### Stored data
----------

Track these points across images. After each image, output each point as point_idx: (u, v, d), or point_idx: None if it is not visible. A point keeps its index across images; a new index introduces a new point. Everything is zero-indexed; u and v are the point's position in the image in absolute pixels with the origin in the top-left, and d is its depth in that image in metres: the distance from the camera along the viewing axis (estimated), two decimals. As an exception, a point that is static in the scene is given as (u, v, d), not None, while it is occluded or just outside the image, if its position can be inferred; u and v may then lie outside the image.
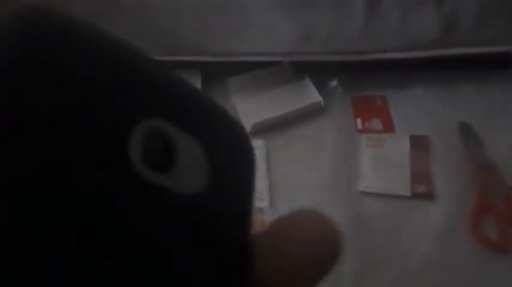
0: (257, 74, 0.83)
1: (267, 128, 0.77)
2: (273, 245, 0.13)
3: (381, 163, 0.73)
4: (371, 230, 0.67)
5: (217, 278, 0.12)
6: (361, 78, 0.84)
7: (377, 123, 0.79)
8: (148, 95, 0.12)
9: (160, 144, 0.12)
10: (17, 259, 0.10)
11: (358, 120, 0.79)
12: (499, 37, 0.78)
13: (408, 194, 0.70)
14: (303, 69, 0.83)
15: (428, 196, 0.70)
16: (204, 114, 0.14)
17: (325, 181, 0.72)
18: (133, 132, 0.11)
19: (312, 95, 0.81)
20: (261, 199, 0.69)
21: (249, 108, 0.79)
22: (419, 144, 0.75)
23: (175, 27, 0.77)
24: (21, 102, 0.10)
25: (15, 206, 0.10)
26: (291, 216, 0.14)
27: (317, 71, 0.83)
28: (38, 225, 0.10)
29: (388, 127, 0.79)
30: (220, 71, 0.82)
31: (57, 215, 0.10)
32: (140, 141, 0.11)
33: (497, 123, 0.77)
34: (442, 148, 0.74)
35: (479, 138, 0.74)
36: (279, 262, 0.13)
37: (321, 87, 0.81)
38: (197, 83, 0.83)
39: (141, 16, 0.77)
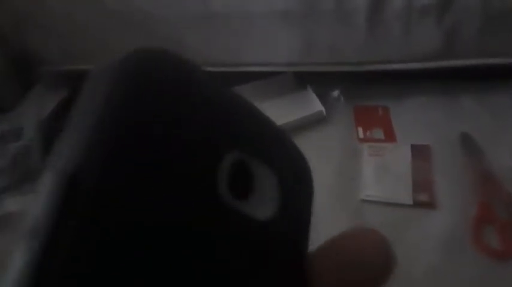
0: (259, 84, 0.84)
1: (269, 137, 0.78)
2: (330, 256, 0.14)
3: (382, 172, 0.73)
4: (373, 238, 0.67)
5: None
6: (363, 88, 0.85)
7: (378, 133, 0.79)
8: (229, 130, 0.13)
9: (241, 174, 0.13)
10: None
11: (360, 130, 0.80)
12: (500, 49, 0.79)
13: (410, 202, 0.70)
14: (305, 80, 0.84)
15: (430, 205, 0.70)
16: (276, 144, 0.15)
17: (326, 190, 0.72)
18: (220, 167, 0.12)
19: (314, 104, 0.81)
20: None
21: (252, 117, 0.80)
22: (420, 153, 0.75)
23: (180, 37, 0.79)
24: (129, 149, 0.11)
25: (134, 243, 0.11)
26: (349, 232, 0.15)
27: (319, 81, 0.84)
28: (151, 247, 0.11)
29: (390, 136, 0.79)
30: (223, 81, 0.83)
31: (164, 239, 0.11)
32: (225, 174, 0.12)
33: (499, 134, 0.77)
34: (444, 158, 0.75)
35: (481, 148, 0.74)
36: (336, 272, 0.14)
37: (323, 97, 0.82)
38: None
39: (147, 27, 0.79)
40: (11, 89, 0.87)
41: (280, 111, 0.80)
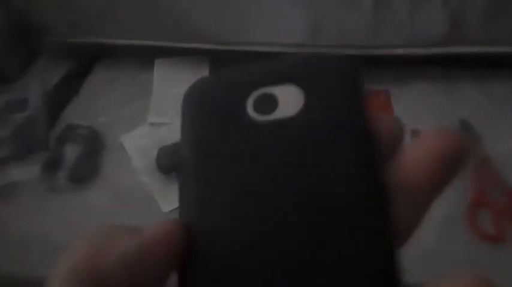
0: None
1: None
2: None
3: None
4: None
5: None
6: (366, 72, 0.85)
7: (379, 117, 0.80)
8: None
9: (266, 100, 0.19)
10: None
11: (361, 113, 0.81)
12: (505, 36, 0.79)
13: (408, 186, 0.71)
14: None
15: (428, 189, 0.71)
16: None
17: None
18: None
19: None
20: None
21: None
22: (420, 138, 0.76)
23: (188, 15, 0.78)
24: None
25: None
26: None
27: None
28: None
29: (391, 121, 0.80)
30: (229, 60, 0.84)
31: None
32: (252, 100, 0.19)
33: (497, 121, 0.78)
34: (443, 143, 0.76)
35: (479, 135, 0.76)
36: None
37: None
38: (205, 70, 0.85)
39: (155, 2, 0.78)
40: (15, 59, 0.86)
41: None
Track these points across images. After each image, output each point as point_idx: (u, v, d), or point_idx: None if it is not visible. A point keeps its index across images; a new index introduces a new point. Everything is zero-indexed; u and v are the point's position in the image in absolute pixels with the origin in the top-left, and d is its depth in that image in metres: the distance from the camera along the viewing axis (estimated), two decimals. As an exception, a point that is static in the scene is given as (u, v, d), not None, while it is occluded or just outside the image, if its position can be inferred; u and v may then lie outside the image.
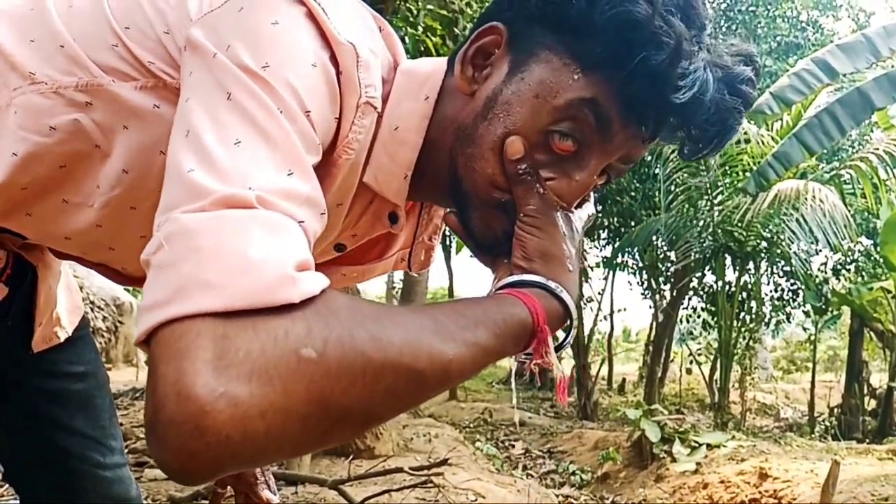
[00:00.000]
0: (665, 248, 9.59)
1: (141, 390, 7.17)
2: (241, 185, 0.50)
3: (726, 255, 8.30)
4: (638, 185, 9.13)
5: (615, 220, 9.99)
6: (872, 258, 9.81)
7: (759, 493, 4.86)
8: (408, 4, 4.16)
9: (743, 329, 9.14)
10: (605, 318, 11.22)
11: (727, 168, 7.74)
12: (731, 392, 8.89)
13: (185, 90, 0.58)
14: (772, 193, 6.94)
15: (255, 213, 0.49)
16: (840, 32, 11.78)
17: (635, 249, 10.02)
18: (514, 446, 7.53)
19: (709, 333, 10.43)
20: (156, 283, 0.48)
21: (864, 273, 9.97)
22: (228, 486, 1.11)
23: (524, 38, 0.67)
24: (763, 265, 9.24)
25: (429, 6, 4.15)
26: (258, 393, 0.44)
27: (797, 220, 7.06)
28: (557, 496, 5.57)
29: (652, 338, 10.71)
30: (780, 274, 9.95)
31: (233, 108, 0.54)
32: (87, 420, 1.03)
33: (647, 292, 10.95)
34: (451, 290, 12.87)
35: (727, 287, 8.58)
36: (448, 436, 5.98)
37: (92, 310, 8.12)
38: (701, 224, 7.97)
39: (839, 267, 10.18)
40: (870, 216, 9.14)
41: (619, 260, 10.72)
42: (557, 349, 0.65)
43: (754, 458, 5.34)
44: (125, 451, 1.11)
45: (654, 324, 10.63)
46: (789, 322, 11.03)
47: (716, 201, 7.84)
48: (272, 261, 0.47)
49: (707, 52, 0.65)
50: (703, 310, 10.18)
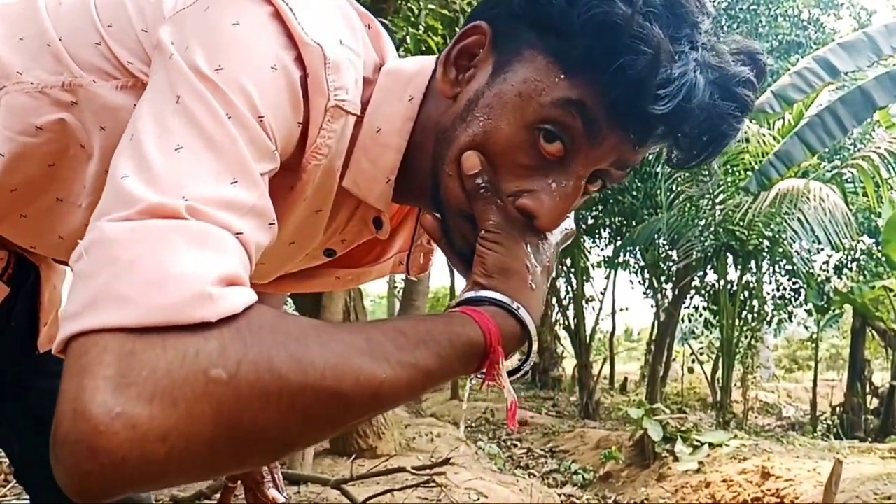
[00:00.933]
0: (667, 247, 9.58)
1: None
2: (174, 194, 0.47)
3: (728, 254, 8.30)
4: (640, 184, 9.12)
5: (617, 219, 9.99)
6: (874, 257, 9.79)
7: (762, 492, 4.86)
8: (409, 4, 4.15)
9: (745, 328, 9.14)
10: (606, 317, 11.24)
11: (729, 167, 7.73)
12: (733, 391, 8.86)
13: (145, 92, 0.56)
14: (773, 192, 6.93)
15: (182, 224, 0.47)
16: (842, 31, 11.74)
17: (637, 248, 10.03)
18: (516, 446, 7.53)
19: (711, 332, 10.43)
20: (73, 293, 0.46)
21: (865, 272, 9.94)
22: (239, 482, 1.12)
23: (509, 38, 0.64)
24: (765, 264, 9.23)
25: (430, 6, 4.14)
26: (159, 415, 0.42)
27: (799, 218, 7.04)
28: (560, 495, 5.57)
29: (654, 337, 10.69)
30: (782, 273, 9.94)
31: (180, 112, 0.52)
32: None
33: (648, 291, 10.95)
34: (452, 289, 12.80)
35: (729, 286, 8.56)
36: (450, 435, 5.98)
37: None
38: (703, 223, 7.95)
39: (841, 266, 10.15)
40: (871, 215, 9.13)
41: (620, 259, 10.73)
42: (515, 371, 0.62)
43: (757, 457, 5.33)
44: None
45: (656, 323, 10.61)
46: (791, 321, 11.02)
47: (717, 200, 7.83)
48: (191, 275, 0.45)
49: (704, 50, 0.61)
50: (704, 309, 10.16)
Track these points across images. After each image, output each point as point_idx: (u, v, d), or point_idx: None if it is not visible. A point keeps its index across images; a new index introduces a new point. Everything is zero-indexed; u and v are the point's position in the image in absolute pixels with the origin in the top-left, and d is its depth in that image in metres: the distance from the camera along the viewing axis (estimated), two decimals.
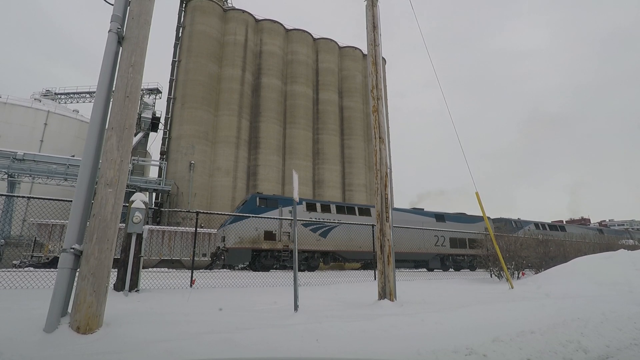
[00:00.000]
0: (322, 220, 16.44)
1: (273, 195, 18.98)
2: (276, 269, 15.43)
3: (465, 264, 20.46)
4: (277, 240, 15.53)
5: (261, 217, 13.99)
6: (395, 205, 30.16)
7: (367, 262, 18.41)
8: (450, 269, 19.83)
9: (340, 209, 17.93)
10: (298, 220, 15.09)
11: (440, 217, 21.14)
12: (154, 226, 18.31)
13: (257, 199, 16.28)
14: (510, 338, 3.43)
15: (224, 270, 15.12)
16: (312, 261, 16.20)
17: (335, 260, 17.04)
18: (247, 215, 14.17)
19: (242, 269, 15.66)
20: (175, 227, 17.79)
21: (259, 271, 14.13)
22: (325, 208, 17.56)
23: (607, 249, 14.07)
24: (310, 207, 17.20)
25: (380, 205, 5.88)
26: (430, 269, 19.08)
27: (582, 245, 14.52)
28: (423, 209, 22.10)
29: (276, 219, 14.72)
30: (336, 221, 16.14)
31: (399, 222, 17.81)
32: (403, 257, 17.99)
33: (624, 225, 71.20)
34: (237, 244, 14.84)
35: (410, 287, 7.90)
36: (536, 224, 23.74)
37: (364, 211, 18.52)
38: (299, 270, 15.58)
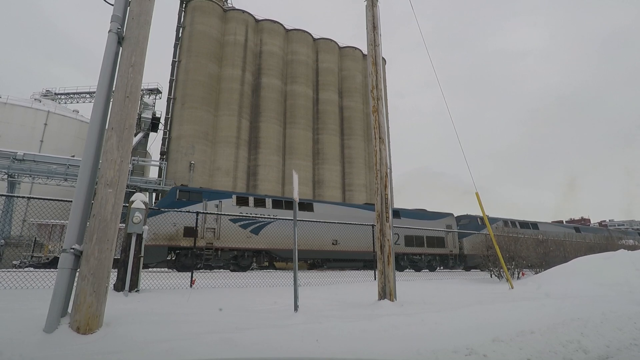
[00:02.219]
0: (254, 215, 15.05)
1: (198, 187, 17.46)
2: (200, 268, 14.13)
3: (423, 263, 19.33)
4: (198, 237, 13.95)
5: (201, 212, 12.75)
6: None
7: (311, 261, 17.23)
8: (407, 269, 18.58)
9: (277, 204, 16.46)
10: (224, 214, 13.42)
11: (394, 213, 19.53)
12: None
13: (177, 191, 14.80)
14: (510, 338, 3.43)
15: (224, 270, 15.05)
16: (242, 260, 14.87)
17: (273, 259, 15.79)
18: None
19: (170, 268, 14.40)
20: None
21: (181, 271, 12.99)
22: (259, 202, 16.15)
23: (589, 249, 14.00)
24: (241, 201, 15.77)
25: (380, 205, 5.88)
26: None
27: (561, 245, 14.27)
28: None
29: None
30: (271, 216, 14.76)
31: (349, 219, 16.78)
32: (350, 256, 16.86)
33: (623, 225, 71.21)
34: (151, 241, 13.09)
35: (410, 287, 7.90)
36: (505, 221, 22.94)
37: (306, 206, 16.98)
38: (228, 269, 14.53)
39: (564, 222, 69.08)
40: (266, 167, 30.71)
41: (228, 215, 13.53)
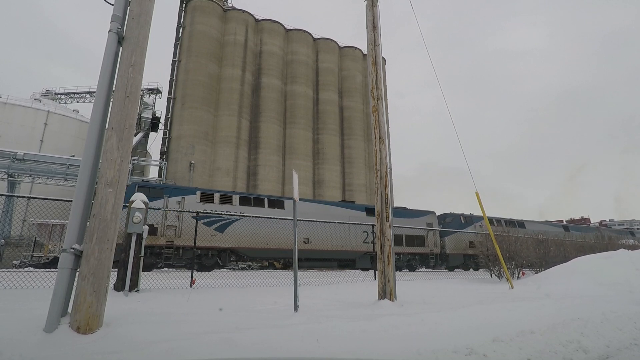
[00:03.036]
0: (219, 212, 14.04)
1: (159, 183, 16.64)
2: (160, 267, 13.47)
3: (402, 263, 18.52)
4: (158, 235, 13.35)
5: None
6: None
7: (283, 261, 16.35)
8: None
9: (245, 201, 15.81)
10: (186, 211, 12.84)
11: (371, 210, 18.56)
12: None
13: (137, 187, 13.96)
14: (510, 338, 3.43)
15: (224, 270, 15.02)
16: (206, 260, 14.19)
17: (240, 259, 15.27)
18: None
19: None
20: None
21: (143, 271, 12.64)
22: (226, 199, 15.42)
23: (580, 248, 13.80)
24: (206, 197, 15.03)
25: (381, 205, 5.88)
26: (365, 269, 16.73)
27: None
28: (354, 202, 20.25)
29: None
30: (238, 213, 14.06)
31: (322, 216, 16.00)
32: (323, 255, 16.34)
33: (623, 225, 71.11)
34: None
35: (410, 287, 7.90)
36: (489, 219, 23.04)
37: (276, 203, 16.36)
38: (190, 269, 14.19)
39: (564, 221, 68.90)
40: (266, 167, 30.70)
41: (189, 212, 12.52)
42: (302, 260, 16.18)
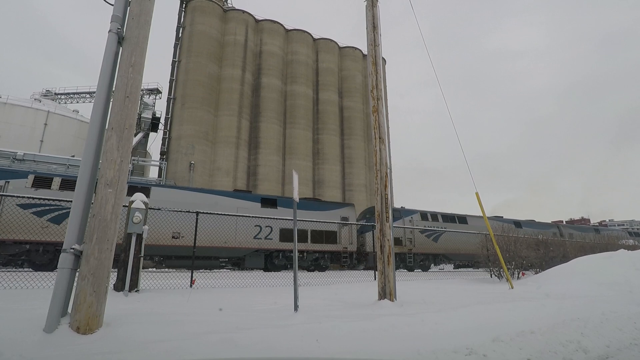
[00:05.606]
0: (46, 198, 11.62)
1: None
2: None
3: (306, 262, 16.15)
4: None
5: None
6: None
7: (150, 258, 13.45)
8: (286, 269, 15.51)
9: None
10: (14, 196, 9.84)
11: (269, 201, 16.49)
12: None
13: None
14: (510, 338, 3.43)
15: (224, 270, 15.02)
16: (37, 256, 11.57)
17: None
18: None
19: None
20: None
21: None
22: (68, 185, 12.75)
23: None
24: (41, 182, 12.51)
25: (380, 205, 5.88)
26: (266, 269, 15.12)
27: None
28: (250, 192, 18.37)
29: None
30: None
31: (205, 207, 13.39)
32: (200, 252, 13.35)
33: (623, 225, 71.08)
34: None
35: (410, 287, 7.90)
36: (423, 214, 20.20)
37: (140, 190, 13.32)
38: (21, 268, 11.39)
39: (564, 222, 68.91)
40: (266, 167, 30.71)
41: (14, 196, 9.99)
42: (171, 259, 13.94)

----------

### Work to be completed
Exactly the lines above from the one with "29: (388, 127, 0.79)" to the one with "38: (197, 83, 0.83)", both included, are to be quoted; leave the rest out.

### Solution to this problem
29: (388, 127, 0.79)
30: (220, 71, 0.82)
31: (57, 215, 0.10)
32: (140, 141, 0.11)
33: (497, 123, 0.77)
34: (442, 148, 0.74)
35: (479, 138, 0.74)
36: (279, 262, 0.13)
37: (321, 87, 0.81)
38: (197, 83, 0.83)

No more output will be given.